2. Select the topics/domains that are relevant for your target audience.

If you work with Ideal Customer Profiles, clearly define the topics that might be relevant for the decision makers vs. the topics of interest for the end users.

3. Consult your team and ask them who in your company has first-hand, extensive experience on the selected topics/domains.

Start with more senior employees or top-level executives such as Head of Technology or CTO, but also include operators who have valuable hands-on experience such as Software Engineer. Experience is key here as it will ensure the content is authentic. Optionally, you can look for people outside your company, such as peers, partners, or customers.

4. Ask for their stance or a unique perspective on their respective fields such as views, takes, and predictions.

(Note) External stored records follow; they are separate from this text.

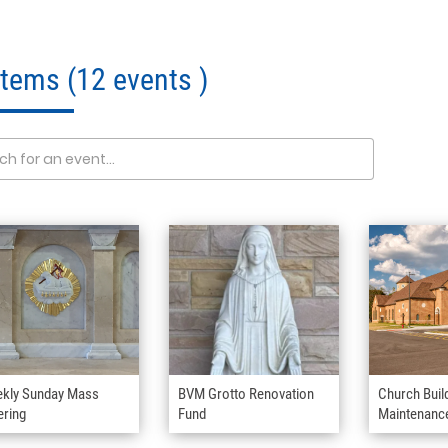
 Items
(12 events )
kly Sunday Mass
BVM Grotto Renovation
Church Buil
ering
Fund
Maintenanc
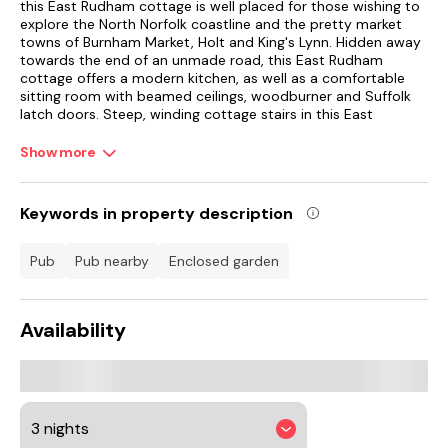
this East Rudham cottage is well placed for those wishing to
explore the North Norfolk coastline and the pretty market
towns of Burnham Market, Holt and King's Lynn. Hidden away
towards the end of an unmade road, this East Rudham
cottage offers a modern kitchen, as well as a comfortable
sitting room with beamed ceilings, woodburner and Suffolk
latch doors. Steep, winding cottage stairs in this East
Rudham cottage lead up to the two charming bedrooms
with meadow and woodland views.
Show more
Please note that the twin bedroom and bathroom are both
accessed via the main bedroom. Outside this North Norfolk
Keywords in property description
cottage is an enclosed, sheltered gravel garden, just perfect
to sit and relax in the sunshine with a morning coffee. A
pleasant stroll brings you to the village shop and pub, whilst a
pub
pub nearby
enclosed garden
few minutes' drive brings you to Fakenham with a good
selection of shops, eateries and pubs. Close by are the deer
parks of Houghton Hall and Holkham Hall, whilst Sandringham
Availability
Estate is within easy reach. Visitors will be delighted with a
day out to the coast and do be sure to visit Hunstanton and
Wells-next-the-Sea.
A delightful East Rudham cottage for a relaxing break.
The peaceful and traditional village of East Rudham is just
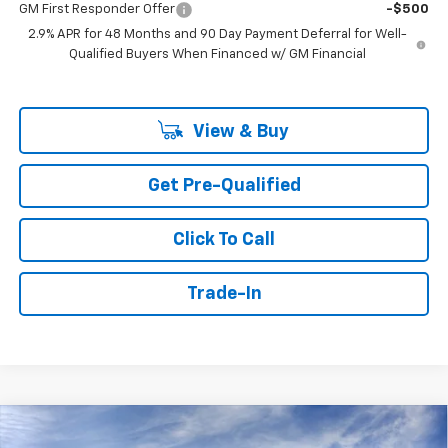
GM First Responder Offer
-$500
2.9% APR for 48 Months and 90 Day Payment Deferral for Well-
Qualified Buyers When Financed w/ GM Financial
View & Buy
Get Pre-Qualified
Click To Call
Trade-In
Compare Vehicle
Window Sticker
New
2026
Chevrolet Trax
2RS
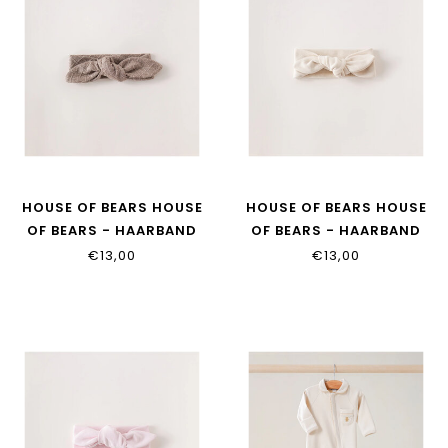
HOUSE OF BEARS HOUSE
HOUSE OF BEARS HOUSE
OF BEARS - HAARBAND
OF BEARS - HAARBAND
TAUPE
BEIGE
€13,00
€13,00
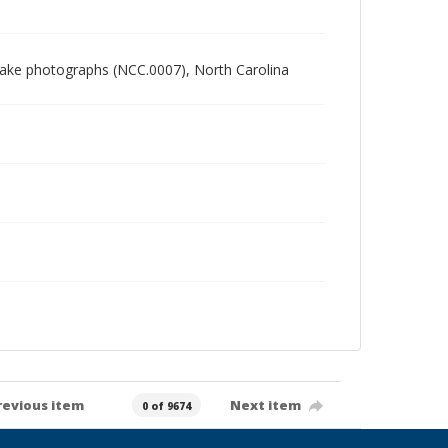
 Blake photographs (NCC.0007), North Carolina
revious item
Next item
0 of 9674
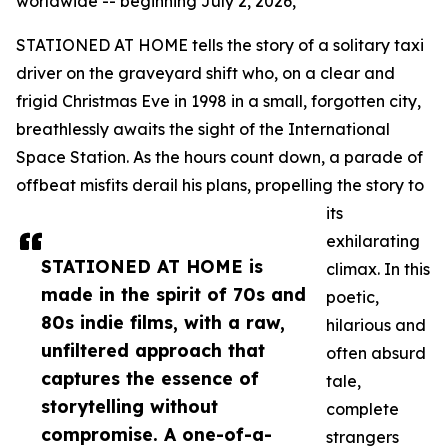
worldwide -- beginning July 2, 2026,
STATIONED AT HOME tells the story of a solitary taxi
driver on the graveyard shift who, on a clear and
frigid Christmas Eve in 1998 in a small, forgotten city,
breathlessly awaits the sight of the International
Space Station. As the hours count down, a parade of
offbeat misfits derail his plans, propelling the story to
its
exhilarating
STATIONED AT HOME is
climax. In this
made in the spirit of 70s and
poetic,
80s indie films, with a raw,
hilarious and
unfiltered approach that
often absurd
captures the essence of
tale,
storytelling without
complete
compromise. A one-of-a-
strangers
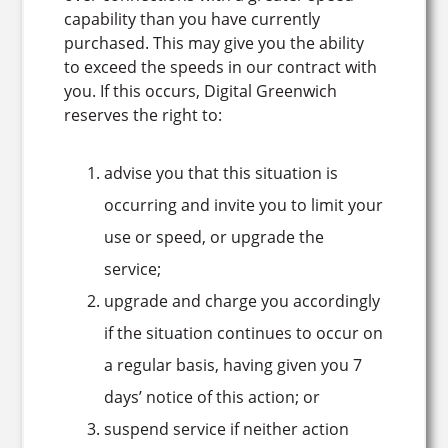
capability than you have currently
purchased. This may give you the ability
to exceed the speeds in our contract with
you. If this occurs, Digital Greenwich
reserves the right to:
advise you that this situation is
occurring and invite you to limit your
use or speed, or upgrade the
service;
upgrade and charge you accordingly
if the situation continues to occur on
a regular basis, having given you 7
days’ notice of this action; or
suspend service if neither action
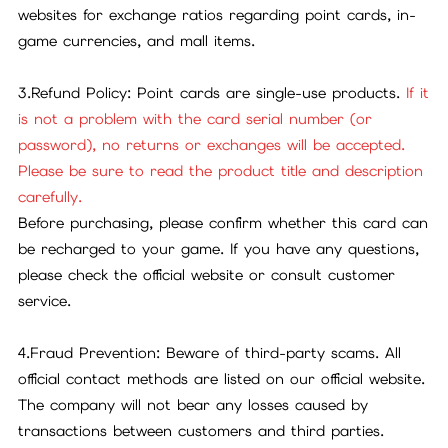
websites for exchange ratios regarding point cards, in-
game currencies, and mall items.
3.Refund Policy: Point cards are single-use products.
If it
is not a problem with the card serial number (or
password), no returns or exchanges will be accepted.
Please be sure to read the product title and description
carefully.
Before purchasing, please confirm whether this card can
be recharged to your game. If you have any questions,
please check the official website or consult customer
service.
4.Fraud Prevention: Beware of third-party scams. All
official contact methods are listed on our official website.
The company will not bear any losses caused by
transactions between customers and third parties.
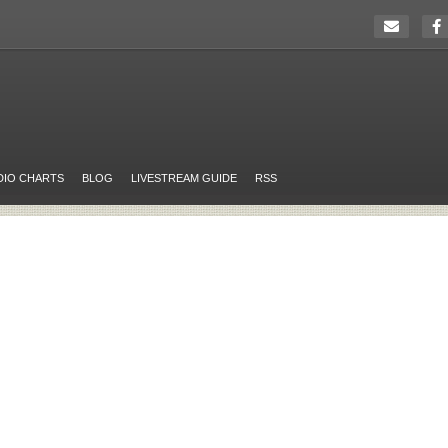
DIO CHARTS
BLOG
LIVESTREAM GUIDE
RSS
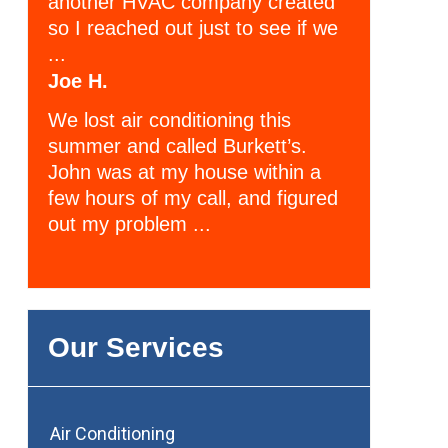
another HVAC company created
so I reached out just to see if we
...
Joe H.
We lost air conditioning this
summer and called Burkett’s.
John was at my house within a
few hours of my call, and figured
out my problem ...
Our Services
Air Conditioning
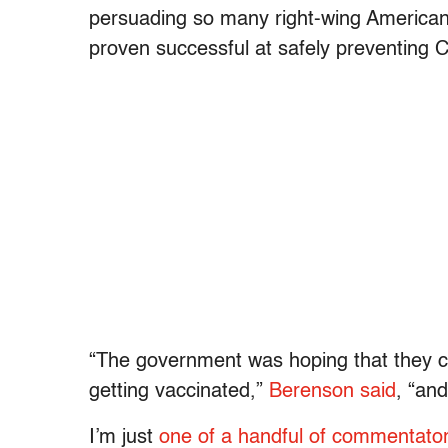
persuading so many right-wing Americans
proven successful at safely preventing
“The government was hoping that they co
getting vaccinated,”
Berenson said
, “and
I’m just
one of a handful of commentato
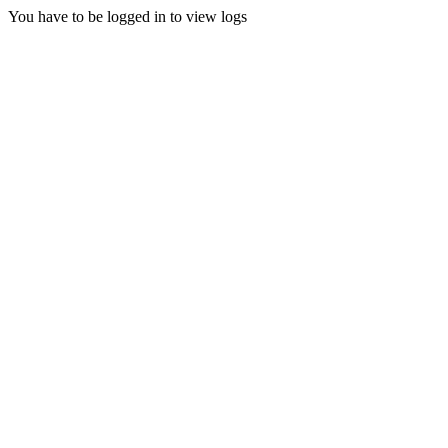
You have to be logged in to view logs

You can ask them: What direction do they see the industry going in? How do they think the industry can do better? What trends do they see? What widely held belief do they agree or disagree with?

5. Ask for anecdotes that reveal their personal approach to their domain or have become key critical lessons in their professional life.

These anecdotes should involve some sort of challenge that the thought leader has overcome or an event that has radically changed how they operate – something that your audience can learn from.

6. Refine and enrich these opinions and stories with supporting evidence, such as data and research.

Use your company’s own data, conduct a survey or experiment, or do further research by exploring external resources or interviewing other experts. This will ensure that the content is not only forward-thinking, but also credible and trustworthy. If you make a claim, you need to explain why, show how it works, give examples, show that it is contrarian or show that the claim is unique.

7. Aside from domains that are directly related to your company, consider adjacent topics that are of great interest to your customers.

For example, a SaaS company targeting tech entrepreneurs will certainly want to hear from the CTO on building a product but could also enjoy content from the Head of HR on building a team.

8. Choose a content format and decide how you will publish these opinions and stories.

Thought leadership is typically published as editorials/opinion articles or long-form blog content, but you can also create an e-book, video, or podcast. Choose whatever best suits the opinion/story and your audience.

9. Ask the leaders in what format they prefer to deliver the content - as a written piece, a video/audio interview, some notes that you can expand on.

Some leaders are happy to write the content themselves, but you can also work off notes shared by the leader or co-write together.

10. Publish and promote the content via marketing channels.